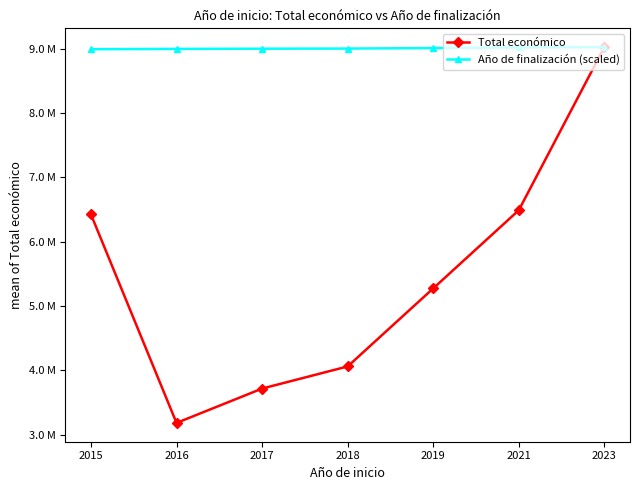

Rank the series at 2016 from lowest to highest value.

Total económico, Año de finalización (scaled)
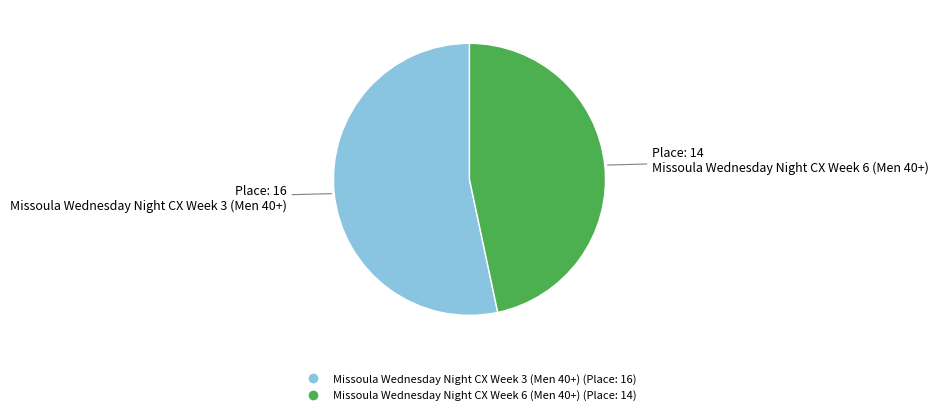

Do Missoula Wednesday Night CX Week 6 (Men 40+) and Missoula Wednesday Night CX Week 3 (Men 40+) together represent more than half of the pie?

Yes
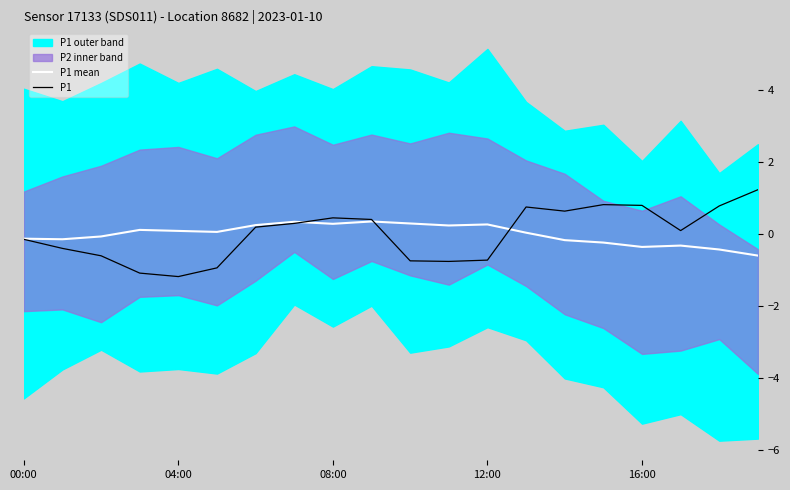

How many negative values does the P1 mean series have?

9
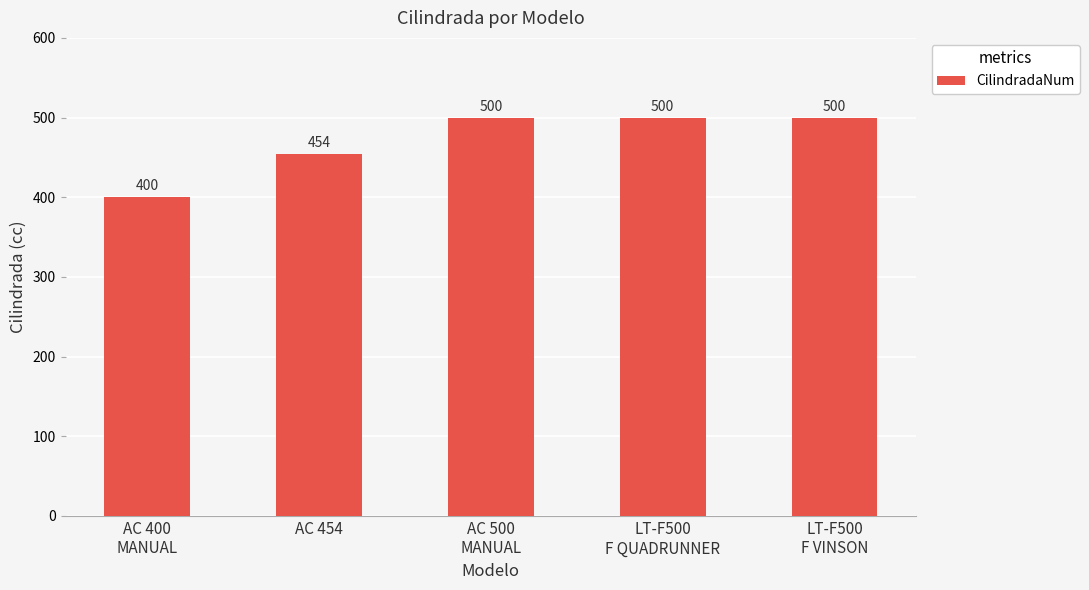

Is it true that the value at AC 500
MANUAL is 500?

True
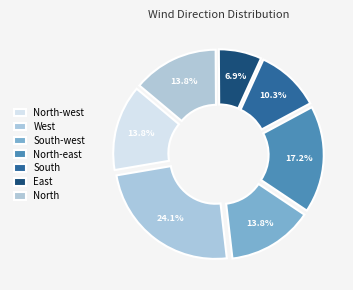

To the nearest percent, what percentage of the pie is East?

7%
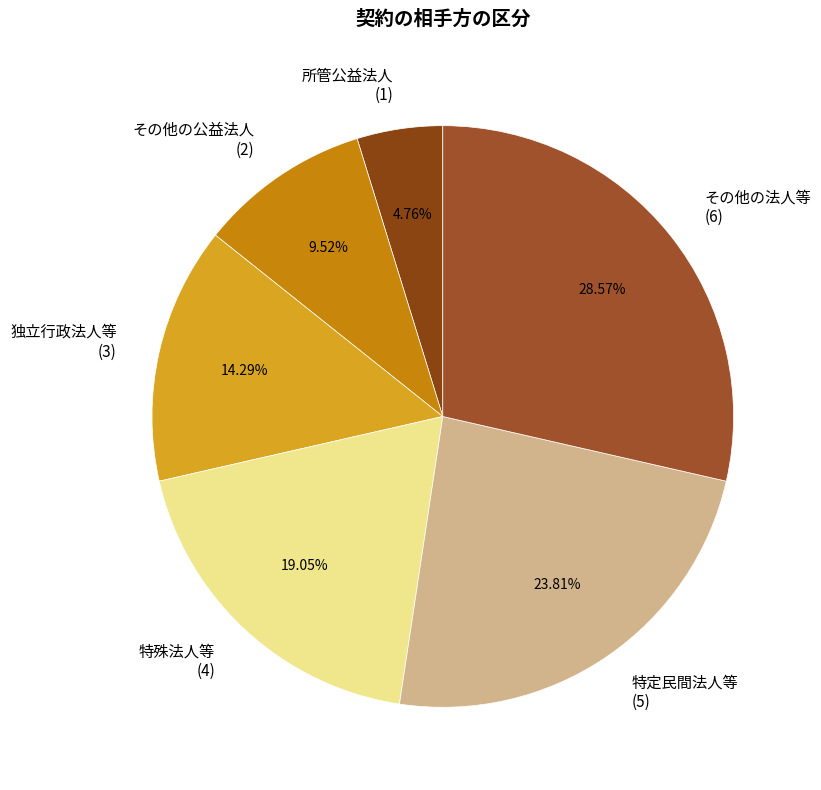

What percentage is the 特定民間法人等 slice, to the nearest percent?

24%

━━━━━━━━━━

[Problem requirements] Reproduce each of the entries above word for word, with their line breaks intact, and omit the pictures from your answer.

[Response area]
Rank the series at 2016 from lowest to highest value.

Total económico, Año de finalización (scaled)

Do Missoula Wednesday Night CX Week 6 (Men 40+) and Missoula Wednesday Night CX Week 3 (Men 40+) together represent more than half of the pie?

Yes

How many negative values does the P1 mean series have?

9

Is it true that the value at AC 500
MANUAL is 500?

True

To the nearest percent, what percentage of the pie is East?

7%

What percentage is the 特定民間法人等 slice, to the nearest percent?

24%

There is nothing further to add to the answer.